HOW TO COMPLETE THIS TASK >> Each line of the data below from the one holding "black shelf [694,160,906,247]" to the one holding "alarm clock [577,273,598,302] -> none", inclusive, is to be reproduced exactly; no other line belongs in the answer.

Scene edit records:
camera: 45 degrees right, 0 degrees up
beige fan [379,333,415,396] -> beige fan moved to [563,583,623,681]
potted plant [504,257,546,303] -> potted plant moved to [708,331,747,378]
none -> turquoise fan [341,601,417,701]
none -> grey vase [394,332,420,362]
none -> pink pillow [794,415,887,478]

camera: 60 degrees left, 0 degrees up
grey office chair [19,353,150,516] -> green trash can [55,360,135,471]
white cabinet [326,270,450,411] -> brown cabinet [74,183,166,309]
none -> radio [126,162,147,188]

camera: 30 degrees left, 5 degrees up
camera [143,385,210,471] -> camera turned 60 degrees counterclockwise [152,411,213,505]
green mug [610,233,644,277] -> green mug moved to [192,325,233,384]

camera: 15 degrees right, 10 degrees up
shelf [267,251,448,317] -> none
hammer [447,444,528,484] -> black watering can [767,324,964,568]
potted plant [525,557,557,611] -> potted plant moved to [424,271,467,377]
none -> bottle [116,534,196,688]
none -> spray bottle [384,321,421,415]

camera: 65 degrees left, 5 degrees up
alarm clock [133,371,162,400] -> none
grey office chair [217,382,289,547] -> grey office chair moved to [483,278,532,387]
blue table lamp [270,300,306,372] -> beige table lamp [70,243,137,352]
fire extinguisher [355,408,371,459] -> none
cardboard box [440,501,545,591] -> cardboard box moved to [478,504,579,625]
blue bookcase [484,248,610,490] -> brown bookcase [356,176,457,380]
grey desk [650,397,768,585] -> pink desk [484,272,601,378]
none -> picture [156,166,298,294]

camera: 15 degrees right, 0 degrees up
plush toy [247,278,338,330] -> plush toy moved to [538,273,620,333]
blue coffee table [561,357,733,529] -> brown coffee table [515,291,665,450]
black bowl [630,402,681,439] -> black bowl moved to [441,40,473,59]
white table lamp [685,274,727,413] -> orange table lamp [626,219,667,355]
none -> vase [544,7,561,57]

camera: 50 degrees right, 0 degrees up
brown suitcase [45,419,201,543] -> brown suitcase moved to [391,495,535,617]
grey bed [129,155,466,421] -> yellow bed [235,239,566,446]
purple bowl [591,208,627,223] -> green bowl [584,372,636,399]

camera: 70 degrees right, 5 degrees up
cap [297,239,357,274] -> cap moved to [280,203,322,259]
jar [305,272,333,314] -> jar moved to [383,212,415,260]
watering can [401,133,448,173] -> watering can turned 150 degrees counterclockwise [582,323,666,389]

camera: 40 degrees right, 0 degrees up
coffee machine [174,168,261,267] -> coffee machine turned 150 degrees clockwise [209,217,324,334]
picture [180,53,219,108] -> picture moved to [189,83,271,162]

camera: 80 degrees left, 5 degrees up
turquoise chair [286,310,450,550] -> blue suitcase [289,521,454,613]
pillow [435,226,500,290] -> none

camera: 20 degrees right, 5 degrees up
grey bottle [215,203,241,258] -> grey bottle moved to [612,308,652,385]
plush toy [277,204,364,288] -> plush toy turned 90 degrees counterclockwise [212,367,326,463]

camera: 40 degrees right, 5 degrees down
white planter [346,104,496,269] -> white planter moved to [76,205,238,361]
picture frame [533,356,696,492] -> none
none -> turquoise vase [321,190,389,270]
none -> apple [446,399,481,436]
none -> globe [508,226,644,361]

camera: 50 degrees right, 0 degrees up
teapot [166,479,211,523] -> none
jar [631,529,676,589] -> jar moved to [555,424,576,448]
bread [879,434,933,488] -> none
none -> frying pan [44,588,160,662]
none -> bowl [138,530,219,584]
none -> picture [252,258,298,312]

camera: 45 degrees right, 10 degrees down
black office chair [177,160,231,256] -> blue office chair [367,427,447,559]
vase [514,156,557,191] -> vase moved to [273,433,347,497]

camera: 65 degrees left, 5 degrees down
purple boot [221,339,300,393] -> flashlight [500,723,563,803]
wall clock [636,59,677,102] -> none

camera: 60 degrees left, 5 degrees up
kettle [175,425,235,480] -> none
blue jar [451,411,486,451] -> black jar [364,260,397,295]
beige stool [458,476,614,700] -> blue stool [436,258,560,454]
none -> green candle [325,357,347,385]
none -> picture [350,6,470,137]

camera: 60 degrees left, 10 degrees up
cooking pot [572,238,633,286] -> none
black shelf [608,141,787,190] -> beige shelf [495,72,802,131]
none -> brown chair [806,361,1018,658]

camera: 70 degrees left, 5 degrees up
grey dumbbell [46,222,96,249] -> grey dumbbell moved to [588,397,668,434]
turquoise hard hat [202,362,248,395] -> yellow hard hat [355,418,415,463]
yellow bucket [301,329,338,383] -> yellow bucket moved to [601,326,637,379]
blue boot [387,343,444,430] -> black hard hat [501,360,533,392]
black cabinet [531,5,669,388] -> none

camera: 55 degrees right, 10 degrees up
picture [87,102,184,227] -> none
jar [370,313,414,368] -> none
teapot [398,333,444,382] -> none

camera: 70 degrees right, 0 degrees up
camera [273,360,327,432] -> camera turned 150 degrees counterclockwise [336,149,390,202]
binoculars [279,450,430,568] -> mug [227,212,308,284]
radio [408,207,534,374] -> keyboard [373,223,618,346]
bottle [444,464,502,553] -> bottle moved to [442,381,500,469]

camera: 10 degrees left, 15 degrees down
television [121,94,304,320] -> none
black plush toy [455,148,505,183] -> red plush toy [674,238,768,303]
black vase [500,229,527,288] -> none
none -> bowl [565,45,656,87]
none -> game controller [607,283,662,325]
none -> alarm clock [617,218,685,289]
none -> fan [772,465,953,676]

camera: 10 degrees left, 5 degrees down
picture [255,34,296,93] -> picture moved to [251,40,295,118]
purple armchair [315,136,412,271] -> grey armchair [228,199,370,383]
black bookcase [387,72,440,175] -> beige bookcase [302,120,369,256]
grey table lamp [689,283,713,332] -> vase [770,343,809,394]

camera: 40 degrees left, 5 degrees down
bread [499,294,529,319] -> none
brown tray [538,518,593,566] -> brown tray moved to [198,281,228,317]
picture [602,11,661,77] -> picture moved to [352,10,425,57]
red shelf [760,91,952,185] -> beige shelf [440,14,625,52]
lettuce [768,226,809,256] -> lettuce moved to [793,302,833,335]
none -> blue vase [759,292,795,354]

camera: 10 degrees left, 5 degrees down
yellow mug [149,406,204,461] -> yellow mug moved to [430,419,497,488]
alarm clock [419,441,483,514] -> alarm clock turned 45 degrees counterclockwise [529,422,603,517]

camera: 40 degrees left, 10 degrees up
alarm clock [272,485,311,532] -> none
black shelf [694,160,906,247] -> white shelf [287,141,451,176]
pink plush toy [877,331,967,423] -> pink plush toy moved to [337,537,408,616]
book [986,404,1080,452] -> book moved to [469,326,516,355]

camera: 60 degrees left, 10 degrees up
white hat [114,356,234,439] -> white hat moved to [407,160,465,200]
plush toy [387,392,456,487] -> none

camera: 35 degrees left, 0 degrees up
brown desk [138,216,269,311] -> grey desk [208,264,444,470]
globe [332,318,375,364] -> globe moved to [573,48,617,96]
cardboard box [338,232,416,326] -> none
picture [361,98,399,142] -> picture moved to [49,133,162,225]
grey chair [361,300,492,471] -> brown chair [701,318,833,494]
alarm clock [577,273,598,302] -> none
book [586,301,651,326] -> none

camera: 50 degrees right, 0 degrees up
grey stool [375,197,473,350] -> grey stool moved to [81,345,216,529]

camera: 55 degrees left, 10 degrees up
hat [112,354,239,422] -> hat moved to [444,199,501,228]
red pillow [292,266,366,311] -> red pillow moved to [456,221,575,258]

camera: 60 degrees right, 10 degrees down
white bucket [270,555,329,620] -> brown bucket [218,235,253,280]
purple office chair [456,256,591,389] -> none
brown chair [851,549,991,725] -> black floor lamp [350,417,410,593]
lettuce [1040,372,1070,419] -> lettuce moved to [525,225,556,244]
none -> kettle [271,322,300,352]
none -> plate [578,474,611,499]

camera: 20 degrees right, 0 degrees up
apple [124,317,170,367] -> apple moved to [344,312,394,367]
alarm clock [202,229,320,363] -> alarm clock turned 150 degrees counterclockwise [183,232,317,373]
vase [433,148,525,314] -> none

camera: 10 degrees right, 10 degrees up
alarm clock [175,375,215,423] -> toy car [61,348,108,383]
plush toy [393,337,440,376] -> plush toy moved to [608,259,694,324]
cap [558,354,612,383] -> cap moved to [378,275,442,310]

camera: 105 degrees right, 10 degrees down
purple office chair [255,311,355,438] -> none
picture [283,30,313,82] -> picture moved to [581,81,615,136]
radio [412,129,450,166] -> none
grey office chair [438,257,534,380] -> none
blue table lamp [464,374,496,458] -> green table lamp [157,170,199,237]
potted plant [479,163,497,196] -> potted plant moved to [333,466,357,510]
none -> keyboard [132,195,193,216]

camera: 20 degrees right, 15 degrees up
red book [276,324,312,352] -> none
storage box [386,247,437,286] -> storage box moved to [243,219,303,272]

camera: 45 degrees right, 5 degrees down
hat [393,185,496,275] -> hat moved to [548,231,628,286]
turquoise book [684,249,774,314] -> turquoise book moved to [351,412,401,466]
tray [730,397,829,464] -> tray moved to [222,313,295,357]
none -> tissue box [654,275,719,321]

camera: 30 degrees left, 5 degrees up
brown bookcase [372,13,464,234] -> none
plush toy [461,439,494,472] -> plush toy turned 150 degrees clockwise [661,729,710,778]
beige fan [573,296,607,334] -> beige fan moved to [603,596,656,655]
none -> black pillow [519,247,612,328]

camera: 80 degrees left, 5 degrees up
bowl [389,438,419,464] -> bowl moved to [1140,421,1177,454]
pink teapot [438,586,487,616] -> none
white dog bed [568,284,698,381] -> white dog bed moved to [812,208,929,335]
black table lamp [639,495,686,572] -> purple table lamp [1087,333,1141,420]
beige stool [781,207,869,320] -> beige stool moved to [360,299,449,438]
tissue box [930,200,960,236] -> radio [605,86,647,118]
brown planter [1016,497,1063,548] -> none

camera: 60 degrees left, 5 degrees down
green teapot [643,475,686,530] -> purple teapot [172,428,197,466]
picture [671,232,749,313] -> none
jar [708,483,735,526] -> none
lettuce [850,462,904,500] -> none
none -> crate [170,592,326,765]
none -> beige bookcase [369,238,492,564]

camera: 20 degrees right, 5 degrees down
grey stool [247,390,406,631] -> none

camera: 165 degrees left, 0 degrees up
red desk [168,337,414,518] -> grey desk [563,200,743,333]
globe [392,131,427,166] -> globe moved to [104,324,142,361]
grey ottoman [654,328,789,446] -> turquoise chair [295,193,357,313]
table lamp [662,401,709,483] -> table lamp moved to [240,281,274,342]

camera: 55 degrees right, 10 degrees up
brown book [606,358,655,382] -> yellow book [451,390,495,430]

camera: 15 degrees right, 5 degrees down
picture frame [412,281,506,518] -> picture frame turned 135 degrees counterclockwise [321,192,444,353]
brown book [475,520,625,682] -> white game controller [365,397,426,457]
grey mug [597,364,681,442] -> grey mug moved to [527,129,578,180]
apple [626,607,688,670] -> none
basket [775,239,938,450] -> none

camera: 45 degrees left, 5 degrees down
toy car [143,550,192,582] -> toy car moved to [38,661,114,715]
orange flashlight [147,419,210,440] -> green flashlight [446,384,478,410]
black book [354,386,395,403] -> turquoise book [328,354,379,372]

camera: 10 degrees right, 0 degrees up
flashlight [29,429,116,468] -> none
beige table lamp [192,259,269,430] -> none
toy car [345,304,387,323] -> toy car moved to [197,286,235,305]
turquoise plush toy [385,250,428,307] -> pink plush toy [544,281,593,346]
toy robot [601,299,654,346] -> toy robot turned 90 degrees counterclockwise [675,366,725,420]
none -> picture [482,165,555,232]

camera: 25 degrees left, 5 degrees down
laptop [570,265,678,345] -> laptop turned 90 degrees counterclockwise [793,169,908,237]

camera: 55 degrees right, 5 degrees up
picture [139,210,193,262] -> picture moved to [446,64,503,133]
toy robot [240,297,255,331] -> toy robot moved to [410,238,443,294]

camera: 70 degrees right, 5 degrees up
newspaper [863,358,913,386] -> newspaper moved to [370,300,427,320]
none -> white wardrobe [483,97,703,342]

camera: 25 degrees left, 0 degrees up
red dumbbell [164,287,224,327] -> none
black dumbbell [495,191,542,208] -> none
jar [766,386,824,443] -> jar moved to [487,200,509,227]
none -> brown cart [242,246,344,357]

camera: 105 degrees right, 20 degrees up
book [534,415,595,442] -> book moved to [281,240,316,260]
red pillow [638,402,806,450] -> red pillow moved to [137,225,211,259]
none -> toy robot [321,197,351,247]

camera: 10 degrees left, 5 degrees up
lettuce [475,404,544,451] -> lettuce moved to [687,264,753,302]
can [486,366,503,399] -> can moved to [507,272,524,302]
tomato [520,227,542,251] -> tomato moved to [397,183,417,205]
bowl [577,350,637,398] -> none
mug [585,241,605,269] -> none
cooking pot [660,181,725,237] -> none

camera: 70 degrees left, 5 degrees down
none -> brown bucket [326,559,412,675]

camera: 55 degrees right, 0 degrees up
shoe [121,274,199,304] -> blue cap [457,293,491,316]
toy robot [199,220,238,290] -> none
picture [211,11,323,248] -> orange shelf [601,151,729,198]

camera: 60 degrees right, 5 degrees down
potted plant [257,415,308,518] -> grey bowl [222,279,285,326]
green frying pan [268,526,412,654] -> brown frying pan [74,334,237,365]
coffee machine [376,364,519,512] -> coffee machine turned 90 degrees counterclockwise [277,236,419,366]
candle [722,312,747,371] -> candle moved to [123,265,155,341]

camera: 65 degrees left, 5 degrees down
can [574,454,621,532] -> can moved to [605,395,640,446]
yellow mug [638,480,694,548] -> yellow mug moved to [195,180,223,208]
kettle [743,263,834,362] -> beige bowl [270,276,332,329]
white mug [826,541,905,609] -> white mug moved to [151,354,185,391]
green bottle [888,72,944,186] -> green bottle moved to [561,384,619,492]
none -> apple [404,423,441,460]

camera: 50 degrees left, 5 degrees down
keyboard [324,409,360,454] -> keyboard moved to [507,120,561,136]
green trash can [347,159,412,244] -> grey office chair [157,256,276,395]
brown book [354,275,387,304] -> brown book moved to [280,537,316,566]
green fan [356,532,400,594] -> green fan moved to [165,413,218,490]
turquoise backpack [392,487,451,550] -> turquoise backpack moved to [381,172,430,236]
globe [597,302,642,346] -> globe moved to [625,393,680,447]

TASK ANSWER >>
black shelf [694,160,906,247] -> white shelf [287,141,451,176]
pink plush toy [877,331,967,423] -> pink plush toy moved to [337,537,408,616]
book [986,404,1080,452] -> book moved to [469,326,516,355]

camera: 60 degrees left, 10 degrees up
white hat [114,356,234,439] -> white hat moved to [407,160,465,200]
plush toy [387,392,456,487] -> none

camera: 35 degrees left, 0 degrees up
brown desk [138,216,269,311] -> grey desk [208,264,444,470]
globe [332,318,375,364] -> globe moved to [573,48,617,96]
cardboard box [338,232,416,326] -> none
picture [361,98,399,142] -> picture moved to [49,133,162,225]
grey chair [361,300,492,471] -> brown chair [701,318,833,494]
alarm clock [577,273,598,302] -> none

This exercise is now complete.